In the present study, we have experimentally and theoretically studied the free-radical quenching property of dihydrocanaric acid (DCA) isolated from seedpods of Holarrhena antidysenterica . A modified method was used to estimate the nitric oxide scavenging effect of the DCA (significant activity of 75.22%) along with methanolic extract of seed pods of Holarrhena antidysenterica (72.80%) compared to the ascorbic acid as standard (40.60%). Studies have also been conducted for superoxide scavenging activity of the DCA (78.82%) and methanolic extract of seed pods (84.28%) compared to quercetin as standard (82.08%). Theoretically, it has been determined by density-functional theory(DFT) calculations using M06-2X hybrid functional and the double-ζ- split-valence 6-31G (d, p) basis set that the nitric oxide scavenging activity of the compound is by the addition of NO radical at double bond position.

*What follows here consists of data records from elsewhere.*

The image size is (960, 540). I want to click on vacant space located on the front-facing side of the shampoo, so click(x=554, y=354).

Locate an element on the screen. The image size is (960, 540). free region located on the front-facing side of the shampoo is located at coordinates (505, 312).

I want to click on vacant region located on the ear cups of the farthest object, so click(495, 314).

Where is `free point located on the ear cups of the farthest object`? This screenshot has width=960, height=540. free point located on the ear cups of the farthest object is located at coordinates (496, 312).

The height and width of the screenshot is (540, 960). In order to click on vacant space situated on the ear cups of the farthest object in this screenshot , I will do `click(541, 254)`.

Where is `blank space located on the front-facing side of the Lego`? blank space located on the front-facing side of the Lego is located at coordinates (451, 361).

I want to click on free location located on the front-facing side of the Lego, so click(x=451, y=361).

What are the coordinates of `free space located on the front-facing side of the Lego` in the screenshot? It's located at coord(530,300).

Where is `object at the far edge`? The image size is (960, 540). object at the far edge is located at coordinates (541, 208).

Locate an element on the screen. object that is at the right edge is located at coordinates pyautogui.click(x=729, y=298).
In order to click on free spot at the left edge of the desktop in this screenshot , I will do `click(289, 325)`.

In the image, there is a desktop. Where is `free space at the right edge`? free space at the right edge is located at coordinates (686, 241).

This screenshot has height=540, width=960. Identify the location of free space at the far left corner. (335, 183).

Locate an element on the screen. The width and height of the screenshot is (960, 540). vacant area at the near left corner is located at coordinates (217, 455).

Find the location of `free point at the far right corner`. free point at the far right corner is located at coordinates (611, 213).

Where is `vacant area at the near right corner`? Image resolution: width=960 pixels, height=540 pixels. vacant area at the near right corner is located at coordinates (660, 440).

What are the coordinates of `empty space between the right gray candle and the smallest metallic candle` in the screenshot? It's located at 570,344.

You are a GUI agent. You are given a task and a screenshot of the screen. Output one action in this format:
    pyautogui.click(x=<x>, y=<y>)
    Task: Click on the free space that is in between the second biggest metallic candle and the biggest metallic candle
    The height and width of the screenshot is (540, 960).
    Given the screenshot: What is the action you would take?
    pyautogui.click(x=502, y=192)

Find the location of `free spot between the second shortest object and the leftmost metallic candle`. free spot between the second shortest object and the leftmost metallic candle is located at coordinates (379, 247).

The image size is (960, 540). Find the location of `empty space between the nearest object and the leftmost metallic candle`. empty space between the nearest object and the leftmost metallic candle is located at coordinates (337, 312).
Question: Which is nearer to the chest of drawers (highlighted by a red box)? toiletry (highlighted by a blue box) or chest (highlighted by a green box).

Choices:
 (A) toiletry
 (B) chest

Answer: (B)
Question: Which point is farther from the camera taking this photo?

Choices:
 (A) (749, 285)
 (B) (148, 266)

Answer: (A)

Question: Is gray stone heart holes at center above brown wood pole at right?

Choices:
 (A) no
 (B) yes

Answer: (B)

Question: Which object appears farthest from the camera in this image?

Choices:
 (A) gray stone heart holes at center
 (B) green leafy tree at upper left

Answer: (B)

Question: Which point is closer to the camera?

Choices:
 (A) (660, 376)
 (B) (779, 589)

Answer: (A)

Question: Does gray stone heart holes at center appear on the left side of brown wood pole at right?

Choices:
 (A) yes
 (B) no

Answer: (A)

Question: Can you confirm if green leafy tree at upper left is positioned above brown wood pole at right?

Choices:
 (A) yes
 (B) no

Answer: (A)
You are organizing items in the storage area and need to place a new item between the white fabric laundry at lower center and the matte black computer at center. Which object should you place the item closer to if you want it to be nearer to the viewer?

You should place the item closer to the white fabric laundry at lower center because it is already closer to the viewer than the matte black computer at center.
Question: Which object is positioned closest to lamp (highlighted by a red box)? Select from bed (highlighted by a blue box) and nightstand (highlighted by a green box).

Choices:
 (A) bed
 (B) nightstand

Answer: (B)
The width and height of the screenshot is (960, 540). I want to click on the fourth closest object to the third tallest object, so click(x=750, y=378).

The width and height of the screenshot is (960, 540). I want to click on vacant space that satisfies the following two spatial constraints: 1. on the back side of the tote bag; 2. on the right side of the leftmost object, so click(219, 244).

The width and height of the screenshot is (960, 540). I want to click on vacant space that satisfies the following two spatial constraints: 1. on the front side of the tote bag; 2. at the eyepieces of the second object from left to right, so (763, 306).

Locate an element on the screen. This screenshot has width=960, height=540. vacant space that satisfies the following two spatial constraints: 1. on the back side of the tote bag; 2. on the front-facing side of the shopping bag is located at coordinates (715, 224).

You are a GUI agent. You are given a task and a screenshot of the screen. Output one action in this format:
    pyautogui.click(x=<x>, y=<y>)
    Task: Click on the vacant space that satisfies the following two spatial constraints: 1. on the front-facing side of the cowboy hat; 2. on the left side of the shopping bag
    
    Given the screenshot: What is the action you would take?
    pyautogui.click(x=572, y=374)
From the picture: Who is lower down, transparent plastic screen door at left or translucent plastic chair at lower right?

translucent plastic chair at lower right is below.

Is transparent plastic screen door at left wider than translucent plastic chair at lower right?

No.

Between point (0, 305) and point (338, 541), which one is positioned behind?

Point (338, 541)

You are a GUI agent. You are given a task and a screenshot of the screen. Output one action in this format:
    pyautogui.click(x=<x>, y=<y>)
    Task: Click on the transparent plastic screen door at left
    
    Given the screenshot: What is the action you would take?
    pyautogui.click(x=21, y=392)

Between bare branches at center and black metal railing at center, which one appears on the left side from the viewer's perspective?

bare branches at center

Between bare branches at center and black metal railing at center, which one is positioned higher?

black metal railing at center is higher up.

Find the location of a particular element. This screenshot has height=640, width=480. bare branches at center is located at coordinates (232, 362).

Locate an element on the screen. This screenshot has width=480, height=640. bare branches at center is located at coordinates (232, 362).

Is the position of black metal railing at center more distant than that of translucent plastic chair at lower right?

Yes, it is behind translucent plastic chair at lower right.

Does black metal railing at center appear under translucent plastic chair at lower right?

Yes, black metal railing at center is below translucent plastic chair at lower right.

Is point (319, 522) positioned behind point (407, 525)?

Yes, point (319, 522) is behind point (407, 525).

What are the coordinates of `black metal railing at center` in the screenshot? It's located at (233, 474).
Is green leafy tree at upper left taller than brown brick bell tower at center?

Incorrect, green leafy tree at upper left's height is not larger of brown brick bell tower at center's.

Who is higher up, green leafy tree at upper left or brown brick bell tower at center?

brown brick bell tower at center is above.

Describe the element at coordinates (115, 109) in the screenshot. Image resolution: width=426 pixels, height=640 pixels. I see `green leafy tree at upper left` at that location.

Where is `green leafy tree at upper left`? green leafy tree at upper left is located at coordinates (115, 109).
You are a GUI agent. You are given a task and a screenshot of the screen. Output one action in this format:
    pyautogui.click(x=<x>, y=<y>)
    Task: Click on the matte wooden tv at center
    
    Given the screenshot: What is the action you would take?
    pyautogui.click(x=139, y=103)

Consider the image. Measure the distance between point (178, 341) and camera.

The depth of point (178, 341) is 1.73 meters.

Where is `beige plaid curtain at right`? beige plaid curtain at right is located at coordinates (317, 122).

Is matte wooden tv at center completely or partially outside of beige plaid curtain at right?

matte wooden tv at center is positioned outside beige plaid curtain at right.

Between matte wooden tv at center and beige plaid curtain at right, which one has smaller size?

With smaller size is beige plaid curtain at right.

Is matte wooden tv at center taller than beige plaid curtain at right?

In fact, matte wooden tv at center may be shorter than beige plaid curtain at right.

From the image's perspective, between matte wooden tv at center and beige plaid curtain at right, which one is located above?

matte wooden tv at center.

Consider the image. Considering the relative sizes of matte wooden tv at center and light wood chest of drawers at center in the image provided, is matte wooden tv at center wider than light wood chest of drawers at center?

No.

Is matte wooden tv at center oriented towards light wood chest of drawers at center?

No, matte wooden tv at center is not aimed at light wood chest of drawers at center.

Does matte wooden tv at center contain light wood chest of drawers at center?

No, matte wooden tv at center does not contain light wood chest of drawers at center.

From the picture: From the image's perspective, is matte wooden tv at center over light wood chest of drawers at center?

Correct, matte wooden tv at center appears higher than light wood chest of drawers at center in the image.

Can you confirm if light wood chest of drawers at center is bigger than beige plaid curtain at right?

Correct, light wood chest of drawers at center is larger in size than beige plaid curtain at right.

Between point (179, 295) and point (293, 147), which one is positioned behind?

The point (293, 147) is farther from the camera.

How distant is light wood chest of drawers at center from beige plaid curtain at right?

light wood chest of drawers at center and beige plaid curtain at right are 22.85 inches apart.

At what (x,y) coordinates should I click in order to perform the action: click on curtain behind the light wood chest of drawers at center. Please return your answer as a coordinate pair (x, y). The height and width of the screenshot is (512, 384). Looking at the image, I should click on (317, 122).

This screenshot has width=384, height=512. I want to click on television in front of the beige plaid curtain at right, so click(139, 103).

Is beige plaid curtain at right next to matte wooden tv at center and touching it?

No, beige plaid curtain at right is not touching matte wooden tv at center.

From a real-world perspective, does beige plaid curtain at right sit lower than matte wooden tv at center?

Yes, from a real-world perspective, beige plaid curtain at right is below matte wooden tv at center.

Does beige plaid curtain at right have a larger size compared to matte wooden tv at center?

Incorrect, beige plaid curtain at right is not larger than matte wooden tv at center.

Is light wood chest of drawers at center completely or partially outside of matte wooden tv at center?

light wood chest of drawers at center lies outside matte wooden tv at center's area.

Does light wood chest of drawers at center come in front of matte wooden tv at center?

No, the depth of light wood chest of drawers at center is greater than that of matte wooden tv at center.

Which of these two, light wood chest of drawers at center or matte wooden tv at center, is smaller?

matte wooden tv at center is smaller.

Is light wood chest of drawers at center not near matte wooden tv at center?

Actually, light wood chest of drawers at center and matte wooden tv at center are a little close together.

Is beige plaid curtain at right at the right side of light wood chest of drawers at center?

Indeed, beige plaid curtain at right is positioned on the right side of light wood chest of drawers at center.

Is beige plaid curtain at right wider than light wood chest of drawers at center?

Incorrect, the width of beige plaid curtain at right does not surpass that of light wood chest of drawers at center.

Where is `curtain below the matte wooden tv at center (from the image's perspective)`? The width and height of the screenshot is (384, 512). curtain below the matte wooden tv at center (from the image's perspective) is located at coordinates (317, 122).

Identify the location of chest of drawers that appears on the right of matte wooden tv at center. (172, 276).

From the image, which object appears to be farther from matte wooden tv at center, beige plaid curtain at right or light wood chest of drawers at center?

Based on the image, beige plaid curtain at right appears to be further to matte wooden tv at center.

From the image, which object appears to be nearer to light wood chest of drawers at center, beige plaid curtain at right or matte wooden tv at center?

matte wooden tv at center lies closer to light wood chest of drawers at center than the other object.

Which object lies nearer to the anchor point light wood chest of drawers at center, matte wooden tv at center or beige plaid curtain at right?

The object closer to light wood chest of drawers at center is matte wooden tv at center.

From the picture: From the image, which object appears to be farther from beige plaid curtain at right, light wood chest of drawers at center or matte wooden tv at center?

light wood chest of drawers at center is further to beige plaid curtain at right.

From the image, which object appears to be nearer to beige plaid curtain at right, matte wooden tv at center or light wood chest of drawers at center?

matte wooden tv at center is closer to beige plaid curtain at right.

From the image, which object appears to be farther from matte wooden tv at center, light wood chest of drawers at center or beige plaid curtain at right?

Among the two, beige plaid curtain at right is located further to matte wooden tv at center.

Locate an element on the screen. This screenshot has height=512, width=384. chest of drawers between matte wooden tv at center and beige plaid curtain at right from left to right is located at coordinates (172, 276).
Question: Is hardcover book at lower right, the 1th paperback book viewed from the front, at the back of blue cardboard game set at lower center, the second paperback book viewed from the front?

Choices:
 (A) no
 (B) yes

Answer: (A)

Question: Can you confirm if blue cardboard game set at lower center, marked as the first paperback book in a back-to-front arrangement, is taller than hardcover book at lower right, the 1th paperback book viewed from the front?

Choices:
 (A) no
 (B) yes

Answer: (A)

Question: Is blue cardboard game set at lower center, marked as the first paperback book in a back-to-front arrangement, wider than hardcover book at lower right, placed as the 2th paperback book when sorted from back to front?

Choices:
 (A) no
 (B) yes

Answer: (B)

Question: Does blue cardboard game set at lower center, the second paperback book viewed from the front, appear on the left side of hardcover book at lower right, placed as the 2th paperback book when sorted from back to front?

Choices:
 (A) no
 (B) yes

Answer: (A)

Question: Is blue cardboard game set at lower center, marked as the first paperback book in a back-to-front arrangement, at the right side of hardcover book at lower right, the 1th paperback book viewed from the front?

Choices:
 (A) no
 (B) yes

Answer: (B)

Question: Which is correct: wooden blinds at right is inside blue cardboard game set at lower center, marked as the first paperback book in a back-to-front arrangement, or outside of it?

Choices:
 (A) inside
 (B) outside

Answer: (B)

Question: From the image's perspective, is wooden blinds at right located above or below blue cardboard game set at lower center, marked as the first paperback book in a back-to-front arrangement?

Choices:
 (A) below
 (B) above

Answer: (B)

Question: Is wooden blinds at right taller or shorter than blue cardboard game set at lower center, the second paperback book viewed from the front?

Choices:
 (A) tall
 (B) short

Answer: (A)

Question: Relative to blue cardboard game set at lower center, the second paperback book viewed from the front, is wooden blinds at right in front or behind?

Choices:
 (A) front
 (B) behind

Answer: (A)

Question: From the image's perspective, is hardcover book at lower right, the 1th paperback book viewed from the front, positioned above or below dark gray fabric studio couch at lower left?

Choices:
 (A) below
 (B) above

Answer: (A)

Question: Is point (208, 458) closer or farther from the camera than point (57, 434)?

Predicted biological activity profile of DCA suggests that it has less activity probability (Pa) for toxicity (Pa = 0.730), cytotoxicity (Pa = 0.208), compared to those chemical entities that are already known as anticancer agents indicating that DCA is less toxic and more tolerable for normal cells. Furthermore, molecular docking studies of the DCA with different studied cancer-related receptors [Estrogen receptor (− 60.12 kcal/mol), epidermal growth factor receptor (EGFR) (− 30.33 kcal/mol), estrogen receptor alpha (− 4.82 kcal/mol), uPAR (− 32.55 kcal/mol) and an enzyme having lipid kinase activity phosphoinositide 3-kinase (− 55.94 kcal/mol)] were found to have better binding affinities compared to betulinic acid and doxorubicin. Thus, our findings suggest that the DCA could be a safer and effective alternative in fighting cancer with minimal side effects.